Desde 1999, o estado do Piauí instituiu o dia 6 de setembro, data em que a carta de Esperança foi escrita, como o Dia Estadual da Consciência Negra, com a publicação da Lei 5.046, artigo 5º, de 7 de janeiro de 1999.

Como ela aprendeu a ler e a escrever?

Historiadores dizem que, provavelmente, Esperança aprendeu a ler com os padres jesuítas.

Naquela época eles tinham a tutela para alfabetizar homens de alta casta social, mas eram proibidos de fazer o mesmo com os escravizados, correndo risco de serem severamente punidos.

Para se ter uma ideia, nem mesmo as esposas dos senhores costumavam ter acesso à alfabetização.

O que aconteceu com ela?

Não há um consenso histórico sobre o destino de Esperança depois da carta.

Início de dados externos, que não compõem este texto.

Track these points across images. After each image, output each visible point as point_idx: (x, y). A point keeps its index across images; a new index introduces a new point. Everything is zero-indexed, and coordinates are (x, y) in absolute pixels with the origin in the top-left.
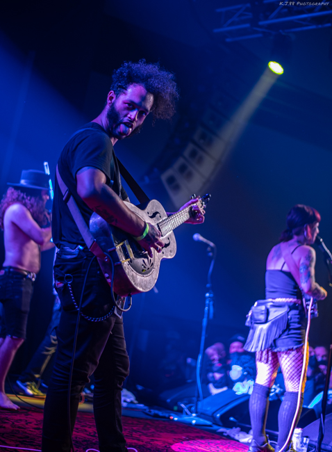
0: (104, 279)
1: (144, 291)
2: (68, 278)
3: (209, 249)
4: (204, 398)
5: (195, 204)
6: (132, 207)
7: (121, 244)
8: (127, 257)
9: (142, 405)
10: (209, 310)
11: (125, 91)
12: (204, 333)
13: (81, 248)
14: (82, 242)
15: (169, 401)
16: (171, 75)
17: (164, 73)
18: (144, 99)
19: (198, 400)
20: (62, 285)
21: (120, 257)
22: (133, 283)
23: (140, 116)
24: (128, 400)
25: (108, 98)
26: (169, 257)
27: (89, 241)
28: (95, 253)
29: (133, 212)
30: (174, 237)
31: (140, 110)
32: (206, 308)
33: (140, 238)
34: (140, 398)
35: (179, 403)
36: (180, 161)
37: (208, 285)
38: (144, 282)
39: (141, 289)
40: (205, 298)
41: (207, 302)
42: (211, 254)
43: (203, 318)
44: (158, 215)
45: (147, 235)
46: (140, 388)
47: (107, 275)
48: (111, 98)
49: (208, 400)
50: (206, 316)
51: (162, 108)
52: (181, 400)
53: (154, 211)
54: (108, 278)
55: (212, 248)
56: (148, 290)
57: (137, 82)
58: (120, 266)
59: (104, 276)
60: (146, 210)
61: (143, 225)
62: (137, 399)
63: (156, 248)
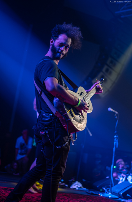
0: (63, 127)
1: (82, 130)
2: (46, 129)
3: (115, 115)
4: (115, 185)
5: (97, 85)
6: (71, 92)
7: (69, 111)
8: (73, 116)
9: (85, 189)
10: (116, 143)
11: (58, 38)
12: (114, 154)
13: (51, 115)
14: (51, 112)
15: (98, 186)
16: (78, 28)
17: (75, 28)
18: (67, 40)
19: (112, 186)
20: (43, 133)
21: (69, 117)
22: (77, 128)
23: (66, 49)
24: (79, 186)
25: (51, 42)
26: (90, 112)
27: (54, 111)
28: (58, 116)
29: (72, 95)
30: (91, 102)
31: (66, 45)
32: (115, 143)
33: (77, 106)
34: (84, 186)
35: (103, 188)
36: (101, 74)
37: (115, 132)
38: (81, 126)
39: (80, 130)
40: (114, 138)
41: (115, 140)
42: (116, 117)
43: (113, 147)
44: (83, 93)
45: (80, 105)
46: (84, 180)
47: (64, 125)
48: (52, 42)
49: (116, 186)
50: (115, 146)
51: (76, 44)
52: (104, 186)
53: (81, 92)
54: (65, 126)
55: (117, 114)
56: (83, 129)
57: (62, 33)
58: (70, 121)
59: (63, 126)
60: (78, 92)
61: (77, 100)
62: (83, 186)
63: (84, 111)
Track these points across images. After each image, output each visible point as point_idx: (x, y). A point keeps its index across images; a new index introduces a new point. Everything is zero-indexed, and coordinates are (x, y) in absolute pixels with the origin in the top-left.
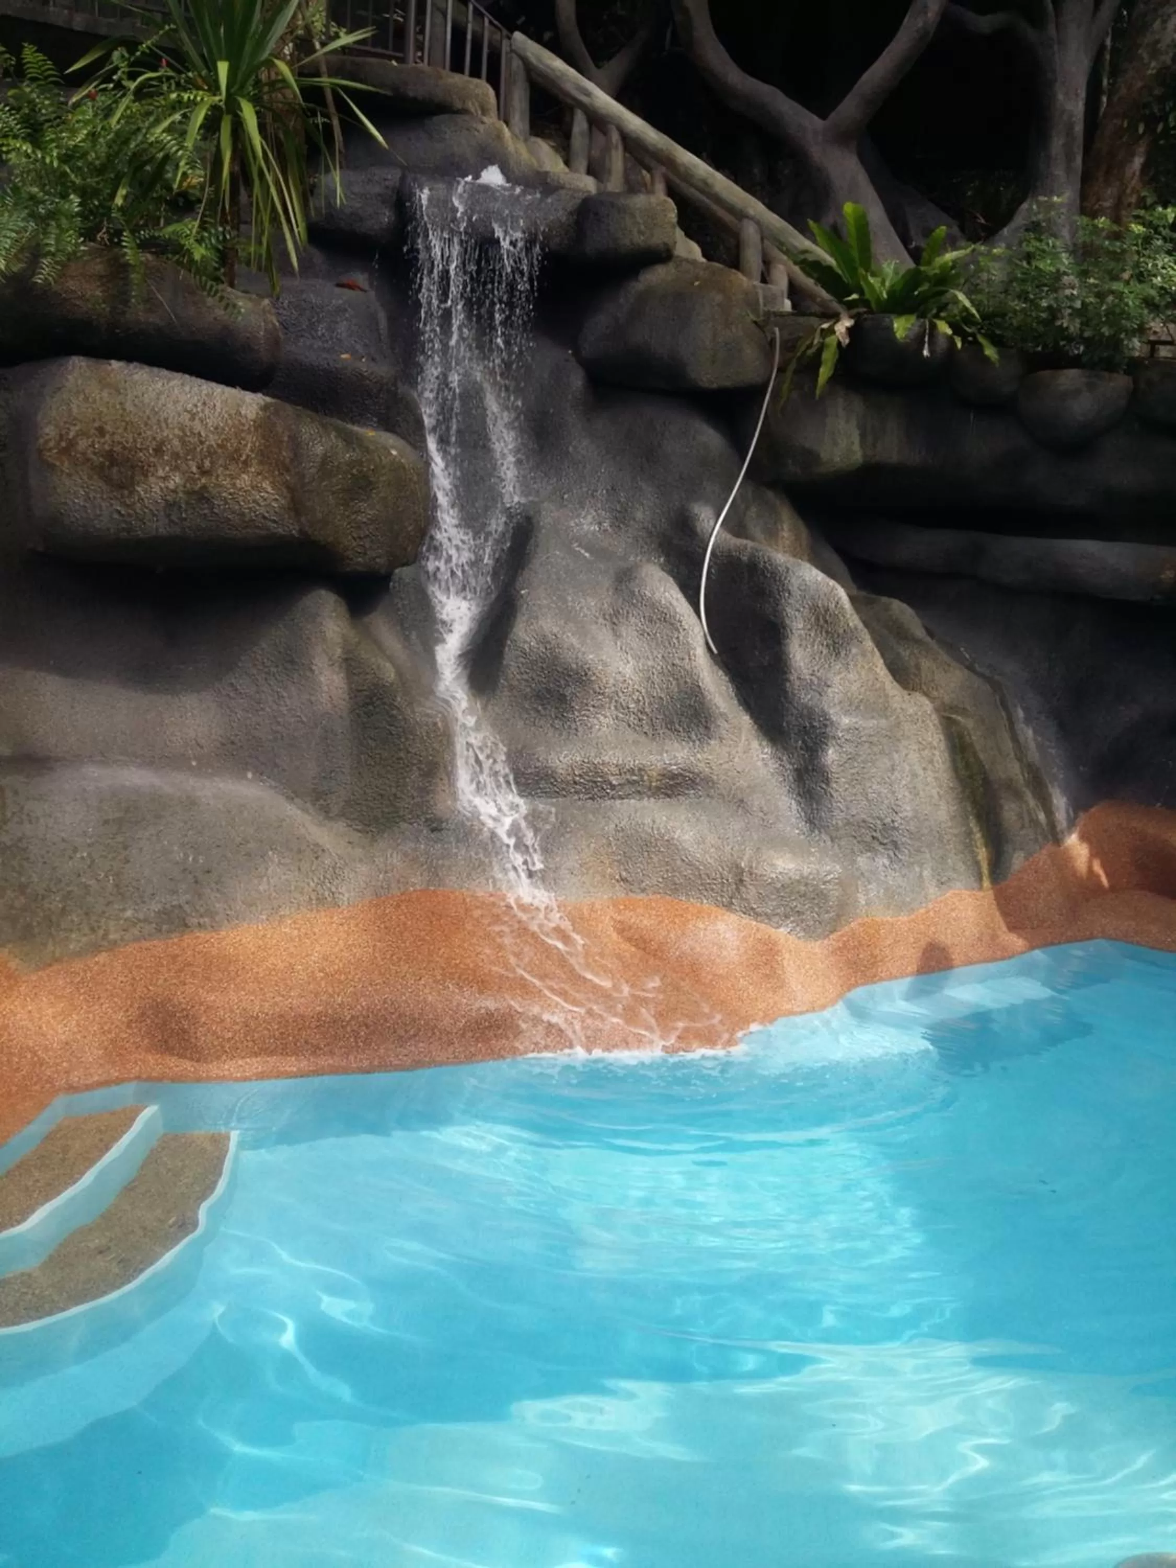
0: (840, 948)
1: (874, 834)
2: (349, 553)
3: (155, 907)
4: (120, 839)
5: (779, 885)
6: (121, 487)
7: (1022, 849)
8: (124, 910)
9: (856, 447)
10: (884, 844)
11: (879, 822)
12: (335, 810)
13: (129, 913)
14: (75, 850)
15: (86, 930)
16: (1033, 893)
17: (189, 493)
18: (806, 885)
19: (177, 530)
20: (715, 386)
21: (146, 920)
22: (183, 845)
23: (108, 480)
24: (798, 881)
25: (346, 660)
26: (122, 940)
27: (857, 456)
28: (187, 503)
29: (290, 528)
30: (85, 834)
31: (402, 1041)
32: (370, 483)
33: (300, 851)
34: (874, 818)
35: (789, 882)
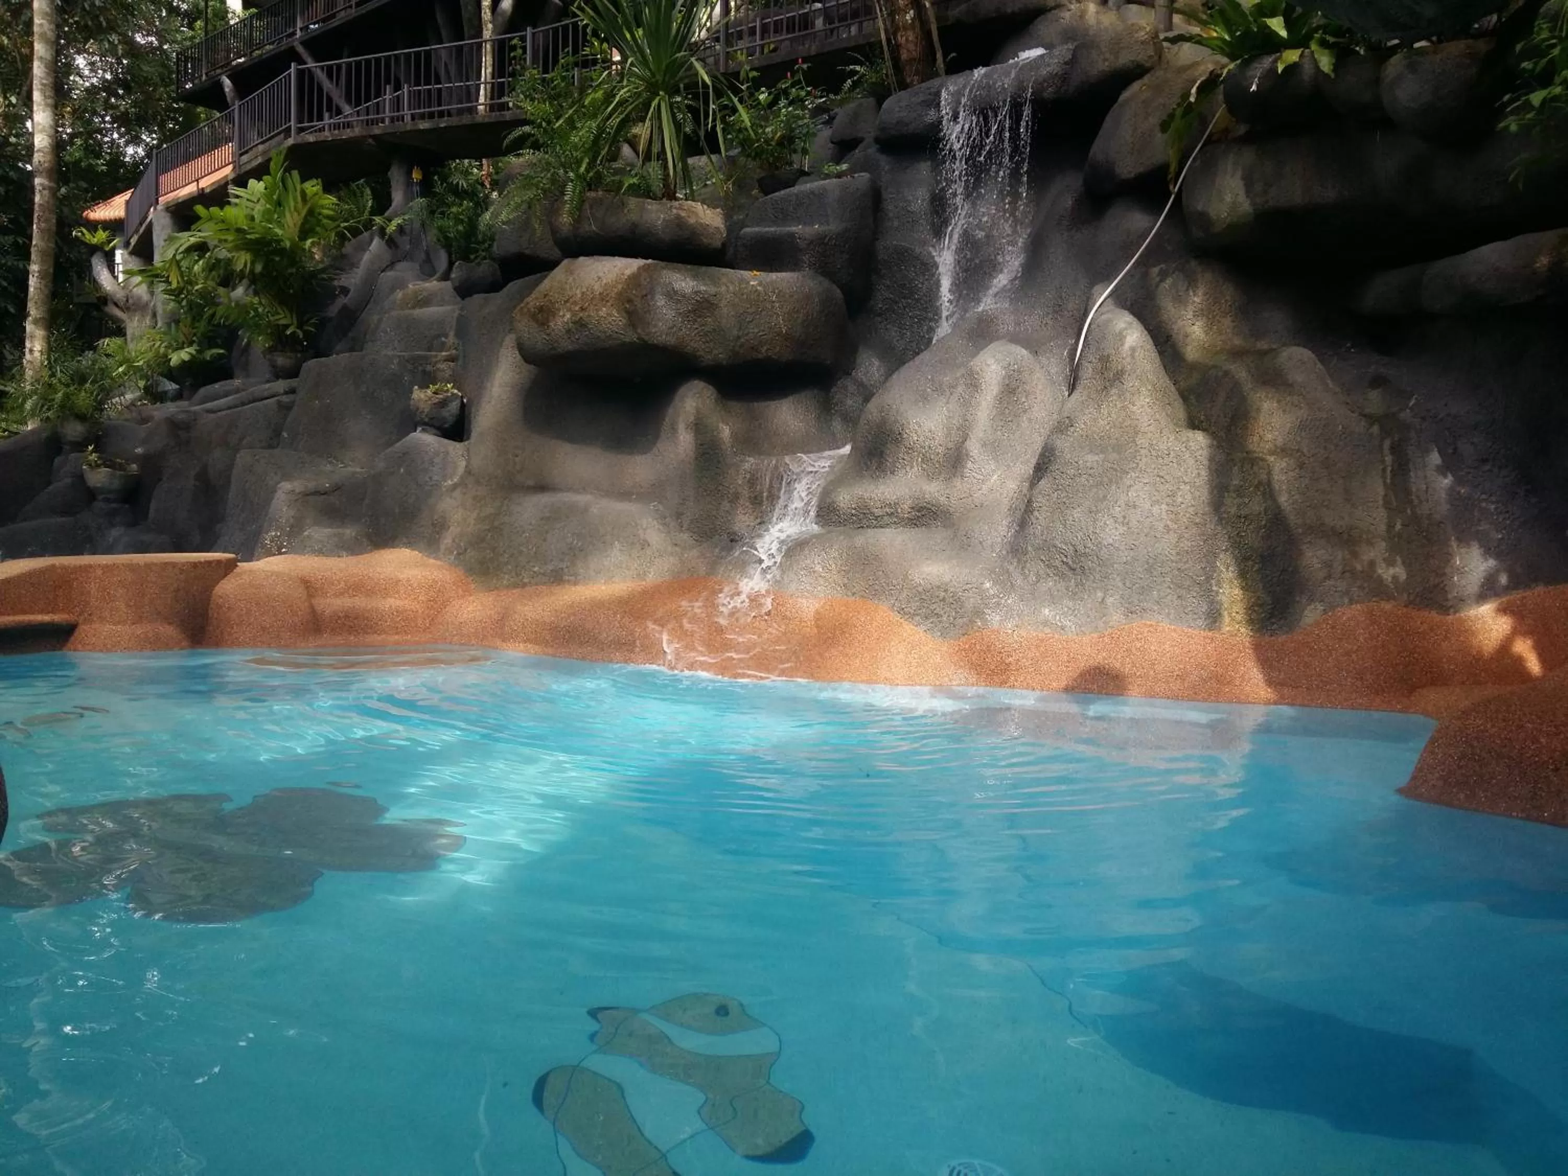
0: (965, 650)
1: (1065, 560)
2: (702, 353)
3: (551, 567)
4: (546, 527)
5: (920, 589)
6: (543, 324)
7: (1322, 601)
8: (534, 567)
9: (1242, 197)
10: (1074, 570)
11: (1071, 548)
12: (685, 526)
13: (536, 569)
14: (524, 532)
15: (513, 574)
16: (1321, 650)
17: (575, 323)
18: (946, 591)
19: (577, 347)
20: (1132, 175)
21: (544, 574)
22: (573, 534)
23: (537, 321)
24: (939, 587)
25: (696, 424)
26: (530, 583)
27: (1246, 206)
28: (577, 329)
29: (630, 337)
30: (531, 524)
31: (581, 644)
32: (712, 304)
33: (633, 543)
34: (1066, 544)
35: (930, 586)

Sabe-se apenas que em 1778, oito anos após a data da carta, que na relação dos trabalhadores escravizados em outra fazenda de algodão constava um casal de nome Ignácio e Esperança.

Ele estava com 57 anos e ela com 27 anos, e estavam juntos com os seus sete filhos. Atribui-se a eles o desfecho da história.

Leia a carta escrita por Esperança Garcia:

“Eu sou uma escrava de Vossa Senhoria da administração do Capitão Antônio Vieira do Couto, casada.

“Desde que o capitão lá foi administrar que me tirou da fazenda Algodões, onde vivia com o meu marido, para ser cozinheira da sua casa, ainda nela passo muito mal.

“A primeira é que há grandes trovoadas de pancadas em um filho meu sendo uma criança que lhe fez extrair sangue pela boca, em mim não posso explicar que sou um colchão de pancadas, tanto que caí uma vez do sobrado abaixo peiada; por misericórdia de Deus escapei. A segunda estou eu e mais minhas parceiras por confessar há três anos.

“E uma criança minha e duas mais por batizar. Peço a Vossa Senhoria pelo amor de Deus ponha os olhos em mim ordenando digo mandar ao procurador que mande para a fazenda de onde me tirou para eu viver com meu marido e batizar minha filha. De V.Sa. sua escrava Esperança Garcia.